3 These ten times have you reproached me: you are not ashamed that you make yourselves strange to me.
On kez oldu beni aşağılıyor, Hiç utanmadan saldırıyorsunuz.
4 And be it indeed that I have erred, my error remains with myself.
Yanlış yola sapmışsam, Bu benim suçum.
5 If indeed you will magnify yourselves against me, and plead against me my reproach:
Kendinizi gerçekten benden üstün görüyor, Utancımı bana karşı kullanıyorsanız,
6 Know now that God has overthrown me, and has compassed me with his net.
Bilin ki, Tanrı bana haksızlık yaptı, Beni ağıyla kuşattı.
7 Behold, I cry out of wrong, but I am not heard: I cry aloud, but there is no judgment.
“İşte, ‘Zorbalık bu!’ diye haykırıyorum, ama yanıt yok, Yardım için bağırıyorum, ama adalet yok.
8 He has fenced up my way that I cannot pass, and he has set darkness in my paths.
Yoluma set çekti, geçemiyorum, Yollarımı karanlığa boğdu.
9 He has stripped me of my glory, and taken the crown from my head.
Üzerimden onurumu soydu, Başımdaki tacı kaldırdı.
10 He has destroyed me on every side, and I am gone: and my hope has he removed like a tree.
Her yandan yıktı beni, tükendim, Umudumu bir ağaç gibi kökünden söktü.

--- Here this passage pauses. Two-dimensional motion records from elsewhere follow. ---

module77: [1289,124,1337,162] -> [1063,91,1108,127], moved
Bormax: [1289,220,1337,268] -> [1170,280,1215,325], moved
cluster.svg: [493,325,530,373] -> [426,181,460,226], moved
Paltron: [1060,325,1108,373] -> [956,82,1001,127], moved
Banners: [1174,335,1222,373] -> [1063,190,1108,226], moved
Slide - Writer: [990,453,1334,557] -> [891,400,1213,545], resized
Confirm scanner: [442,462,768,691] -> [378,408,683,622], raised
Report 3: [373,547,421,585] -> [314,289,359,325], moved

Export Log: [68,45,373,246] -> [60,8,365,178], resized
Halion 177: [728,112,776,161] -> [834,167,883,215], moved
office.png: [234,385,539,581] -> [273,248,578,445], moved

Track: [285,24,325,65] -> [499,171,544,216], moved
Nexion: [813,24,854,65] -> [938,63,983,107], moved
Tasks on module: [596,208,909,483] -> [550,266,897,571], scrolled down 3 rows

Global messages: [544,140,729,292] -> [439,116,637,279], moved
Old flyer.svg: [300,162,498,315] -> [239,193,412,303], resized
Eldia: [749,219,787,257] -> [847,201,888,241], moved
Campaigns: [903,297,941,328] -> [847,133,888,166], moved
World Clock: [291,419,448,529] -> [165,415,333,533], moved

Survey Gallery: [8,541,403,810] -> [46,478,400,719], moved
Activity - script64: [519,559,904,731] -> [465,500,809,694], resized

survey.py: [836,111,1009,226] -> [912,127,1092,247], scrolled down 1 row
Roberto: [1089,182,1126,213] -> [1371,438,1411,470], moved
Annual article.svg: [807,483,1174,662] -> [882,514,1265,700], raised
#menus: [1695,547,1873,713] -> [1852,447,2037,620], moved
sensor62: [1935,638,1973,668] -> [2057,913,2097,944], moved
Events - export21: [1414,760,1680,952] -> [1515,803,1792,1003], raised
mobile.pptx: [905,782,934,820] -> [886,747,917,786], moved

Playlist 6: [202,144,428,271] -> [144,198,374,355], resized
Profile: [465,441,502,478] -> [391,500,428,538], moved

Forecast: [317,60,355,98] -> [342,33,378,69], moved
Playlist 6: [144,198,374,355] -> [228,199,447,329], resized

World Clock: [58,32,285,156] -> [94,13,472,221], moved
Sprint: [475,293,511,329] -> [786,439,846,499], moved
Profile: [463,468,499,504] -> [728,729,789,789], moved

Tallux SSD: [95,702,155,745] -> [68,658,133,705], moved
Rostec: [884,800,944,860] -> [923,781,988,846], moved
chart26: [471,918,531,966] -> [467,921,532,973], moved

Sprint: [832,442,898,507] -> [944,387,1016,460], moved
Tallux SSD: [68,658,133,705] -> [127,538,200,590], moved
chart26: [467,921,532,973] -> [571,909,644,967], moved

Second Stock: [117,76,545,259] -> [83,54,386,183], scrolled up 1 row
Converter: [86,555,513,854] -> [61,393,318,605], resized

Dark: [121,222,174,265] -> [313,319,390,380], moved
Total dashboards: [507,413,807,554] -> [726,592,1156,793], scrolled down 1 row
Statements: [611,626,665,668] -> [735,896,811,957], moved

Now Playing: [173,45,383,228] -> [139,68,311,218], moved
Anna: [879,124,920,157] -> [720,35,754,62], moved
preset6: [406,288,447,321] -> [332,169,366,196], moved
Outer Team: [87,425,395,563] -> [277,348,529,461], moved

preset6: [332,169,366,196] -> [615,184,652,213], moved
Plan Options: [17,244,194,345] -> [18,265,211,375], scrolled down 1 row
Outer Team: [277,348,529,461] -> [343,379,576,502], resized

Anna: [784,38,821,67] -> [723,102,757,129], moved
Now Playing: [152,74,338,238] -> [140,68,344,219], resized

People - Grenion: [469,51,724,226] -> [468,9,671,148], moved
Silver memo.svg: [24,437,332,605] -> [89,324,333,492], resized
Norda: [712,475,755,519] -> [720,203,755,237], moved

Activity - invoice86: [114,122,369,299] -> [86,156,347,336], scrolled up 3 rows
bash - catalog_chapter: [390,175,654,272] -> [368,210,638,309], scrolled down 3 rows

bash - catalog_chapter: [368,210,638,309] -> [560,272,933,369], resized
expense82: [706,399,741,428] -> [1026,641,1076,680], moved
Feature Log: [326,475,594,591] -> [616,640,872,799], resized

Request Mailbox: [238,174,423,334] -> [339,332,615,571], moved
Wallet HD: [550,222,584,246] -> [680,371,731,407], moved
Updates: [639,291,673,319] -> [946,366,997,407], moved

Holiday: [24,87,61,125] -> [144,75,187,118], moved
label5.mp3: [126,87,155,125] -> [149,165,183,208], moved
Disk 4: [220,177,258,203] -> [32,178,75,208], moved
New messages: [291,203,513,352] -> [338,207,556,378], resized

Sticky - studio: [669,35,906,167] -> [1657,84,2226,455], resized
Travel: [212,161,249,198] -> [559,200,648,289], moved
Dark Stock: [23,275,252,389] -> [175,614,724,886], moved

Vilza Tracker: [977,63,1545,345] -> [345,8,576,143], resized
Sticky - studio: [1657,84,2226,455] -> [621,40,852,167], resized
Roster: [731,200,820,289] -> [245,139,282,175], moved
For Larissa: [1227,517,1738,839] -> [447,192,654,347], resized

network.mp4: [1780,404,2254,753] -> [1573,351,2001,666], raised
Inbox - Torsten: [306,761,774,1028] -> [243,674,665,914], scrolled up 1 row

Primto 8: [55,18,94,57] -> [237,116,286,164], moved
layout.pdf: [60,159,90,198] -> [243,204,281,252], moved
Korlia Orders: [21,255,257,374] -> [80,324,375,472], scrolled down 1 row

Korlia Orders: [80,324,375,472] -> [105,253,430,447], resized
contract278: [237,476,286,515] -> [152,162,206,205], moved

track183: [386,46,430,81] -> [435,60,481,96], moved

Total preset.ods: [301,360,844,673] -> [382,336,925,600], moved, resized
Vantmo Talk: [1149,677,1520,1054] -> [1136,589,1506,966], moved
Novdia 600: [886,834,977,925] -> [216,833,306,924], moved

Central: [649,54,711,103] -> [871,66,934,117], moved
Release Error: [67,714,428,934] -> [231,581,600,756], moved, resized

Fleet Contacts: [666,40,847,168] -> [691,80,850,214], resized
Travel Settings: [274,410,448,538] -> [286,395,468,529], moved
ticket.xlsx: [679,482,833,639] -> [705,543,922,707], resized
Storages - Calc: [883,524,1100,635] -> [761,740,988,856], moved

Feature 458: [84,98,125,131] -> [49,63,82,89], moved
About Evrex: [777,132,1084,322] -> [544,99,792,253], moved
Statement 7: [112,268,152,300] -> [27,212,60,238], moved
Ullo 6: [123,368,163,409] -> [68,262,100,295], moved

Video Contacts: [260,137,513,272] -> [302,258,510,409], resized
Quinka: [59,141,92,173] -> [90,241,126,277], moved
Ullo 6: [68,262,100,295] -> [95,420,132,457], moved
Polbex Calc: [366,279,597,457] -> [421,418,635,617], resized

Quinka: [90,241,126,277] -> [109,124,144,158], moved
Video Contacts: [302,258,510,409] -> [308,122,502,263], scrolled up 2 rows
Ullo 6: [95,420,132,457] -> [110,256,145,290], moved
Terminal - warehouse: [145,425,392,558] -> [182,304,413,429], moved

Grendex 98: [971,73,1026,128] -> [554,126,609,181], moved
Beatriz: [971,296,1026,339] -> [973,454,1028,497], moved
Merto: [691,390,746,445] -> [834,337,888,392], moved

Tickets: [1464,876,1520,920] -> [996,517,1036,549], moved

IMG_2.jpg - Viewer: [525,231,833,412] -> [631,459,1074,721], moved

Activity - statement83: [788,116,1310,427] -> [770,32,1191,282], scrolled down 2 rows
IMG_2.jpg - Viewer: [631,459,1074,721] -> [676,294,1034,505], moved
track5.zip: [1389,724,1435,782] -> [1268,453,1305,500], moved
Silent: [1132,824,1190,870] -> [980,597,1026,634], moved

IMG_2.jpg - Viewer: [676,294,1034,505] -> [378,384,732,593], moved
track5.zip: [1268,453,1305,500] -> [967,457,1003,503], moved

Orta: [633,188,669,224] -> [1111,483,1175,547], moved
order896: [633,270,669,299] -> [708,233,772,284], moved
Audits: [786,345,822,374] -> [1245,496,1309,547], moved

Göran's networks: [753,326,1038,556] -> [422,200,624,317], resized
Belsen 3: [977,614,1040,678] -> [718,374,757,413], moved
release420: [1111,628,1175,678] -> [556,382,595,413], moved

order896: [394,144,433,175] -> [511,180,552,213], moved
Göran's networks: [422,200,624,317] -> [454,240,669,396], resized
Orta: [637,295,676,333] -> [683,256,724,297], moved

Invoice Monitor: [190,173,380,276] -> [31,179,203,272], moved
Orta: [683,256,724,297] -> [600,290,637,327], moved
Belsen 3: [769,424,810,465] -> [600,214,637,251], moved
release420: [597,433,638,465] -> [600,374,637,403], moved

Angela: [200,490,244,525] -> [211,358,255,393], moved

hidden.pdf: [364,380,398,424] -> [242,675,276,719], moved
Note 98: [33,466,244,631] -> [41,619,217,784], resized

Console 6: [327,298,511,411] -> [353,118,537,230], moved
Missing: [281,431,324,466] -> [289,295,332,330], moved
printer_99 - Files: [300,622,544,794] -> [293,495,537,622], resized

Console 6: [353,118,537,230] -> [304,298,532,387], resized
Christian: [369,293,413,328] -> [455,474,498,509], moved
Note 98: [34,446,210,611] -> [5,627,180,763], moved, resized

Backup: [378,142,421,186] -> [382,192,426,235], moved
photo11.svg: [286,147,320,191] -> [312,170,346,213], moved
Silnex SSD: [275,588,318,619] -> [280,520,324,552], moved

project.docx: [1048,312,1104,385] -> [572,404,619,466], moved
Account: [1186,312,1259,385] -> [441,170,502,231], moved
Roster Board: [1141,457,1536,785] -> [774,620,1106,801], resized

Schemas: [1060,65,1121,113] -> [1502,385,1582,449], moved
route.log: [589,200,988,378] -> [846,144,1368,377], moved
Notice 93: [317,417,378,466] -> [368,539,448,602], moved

11 He has also kindled his wrath against me, and he counts me to him as one of his enemies.
Öfkesi bana karşı alev alev yanıyor, Beni hasım sayıyor.
12 His troops come together, and raise up their way against me, and encamp round about my tabernacle.
Orduları üstüme üstüme geliyor, Bana karşı rampalar yapıyor, Çadırımın çevresinde ordugah kuruyorlar.
13 He has put my brothers far from me, and my acquaintance are truly estranged from me.
“Kardeşlerimi benden uzaklaştırdı, Tanıdıklarım bana büsbütün yabancılaştı.
14 My kinsfolk have failed, and my familiar friends have forgotten me.
Akrabalarım uğramaz oldu, Yakın dostlarım beni unuttu.
15 They that dwell in my house, and my maids, count me for a stranger: I am an alien in their sight.
Evimdeki konuklarla hizmetçiler Beni yabancı sayıyor, Garip oldum gözlerinde.
16 I called my servant, and he gave me no answer; I entreated him with my mouth.
Kölemi çağırıyorum, yanıtlamıyor, Dil döksem bile.
17 My breath is strange to my wife, though I entreated for the children’s sake of my own body.
Soluğum karımı tiksindiriyor, Kardeşlerim benden iğreniyor.
18 Yes, young children despised me; I arose, and they spoke against me.
Çocuklar bile beni küçümsüyor, Ayağa kalksam benimle eğleniyorlar.
19 All my inward friends abhorred me: and they whom I loved are turned against me.
Bütün yakın dostlarım benden iğreniyor, Sevdiklerim yüz çeviriyor.
20 My bone sticks to my skin and to my flesh, and I am escaped with the skin of my teeth.
Bir deri bir kemiğe döndüm, Ölümün eşiğine geldim.
21 Have pity on me, have pity on me, O you my friends; for the hand of God has touched me.
“Ey dostlarım, acıyın bana, siz acıyın, Çünkü Tanrı'nın eli vurdu bana.
22 Why do you persecute me as God, and are not satisfied with my flesh?
Neden Tanrı gibi siz de beni kovalıyor, Etime doymuyorsunuz?
23 Oh that my words were now written! oh that they were printed in a book!
“Keşke şimdi sözlerim yazılsa, Kitaba geçseydi,
24 That they were graven with an iron pen and lead in the rock for ever!
Demir kalemle, kurşunla Sonsuza dek kalsın diye kayaya kazılsaydı!
25 For I know that my redeemer lives, and that he shall stand at the latter day on the earth:
Oysa ben kurtarıcımın yaşadığını, Sonunda yeryüzüne geleceğini biliyorum.
26 And though after my skin worms destroy this body, yet in my flesh shall I see God:
Derim yok olduktan sonra, Yeni bedenimle Tanrı'yı göreceğim.
27 Whom I shall see for myself, and my eyes shall behold, and not another; though my reins be consumed within me.
O'nu kendim göreceğim, Kendi gözlerimle, başkası değil. Yüreğim bayılıyor bağrımda!
28 But you should say, Why persecute we him, seeing the root of the matter is found in me?
Eğer, ‘Sıkıntının kökü onda olduğu için Onu kovalım’ diyorsanız,
29 Be you afraid of the sword: for wrath brings the punishments of the sword, that you may know there is a judgment.
Kılıçtan korkmalısınız, Çünkü kılıç cezası öfkeli olur, O zaman adaletin var olduğunu göreceksiniz.”